◆ EXERCISE DETAILS ◆
What is the number of lines below that contain the word "Prestamista"? Respond with that number alone.

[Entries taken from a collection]
*** Begin section ***

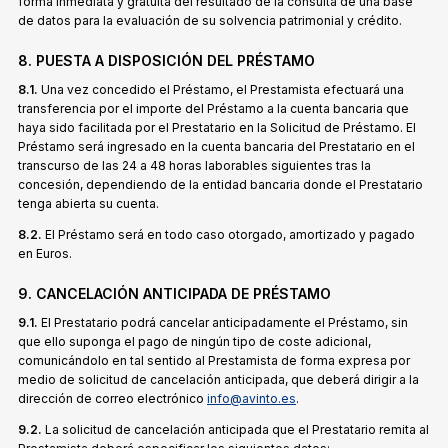
forma inmediata y gratuita del resultado de la consulta de una base
de datos para la evaluación de su solvencia patrimonial y crédito.
8. PUESTA A DISPOSICIÓN DEL PRÉSTAMO
8.1.
Una vez concedido el Préstamo, el Prestamista efectuará una
transferencia por el importe del Préstamo a la cuenta bancaria que
haya sido facilitada por el Prestatario en la Solicitud de Préstamo. El
Préstamo será ingresado en la cuenta bancaria del Prestatario en el
transcurso de las 24 a 48 horas laborables siguientes tras la
concesión, dependiendo de la entidad bancaria donde el Prestatario
tenga abierta su cuenta.
8.2.
El Préstamo será en todo caso otorgado, amortizado y pagado
en Euros.
9. CANCELACIÓN ANTICIPADA DE PRÉSTAMO
9.1.
El Prestatario podrá cancelar anticipadamente el Préstamo, sin
que ello suponga el pago de ningún tipo de coste adicional,
comunicándolo en tal sentido al Prestamista de forma expresa por
medio de solicitud de cancelación anticipada, que deberá dirigir a la
dirección de correo electrónico
info@avinto.es
.
9.2.
La solicitud de cancelación anticipada que el Prestatario remita al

*** End section ***

◆ SOLUTION TO THE PROBLEM ◆
2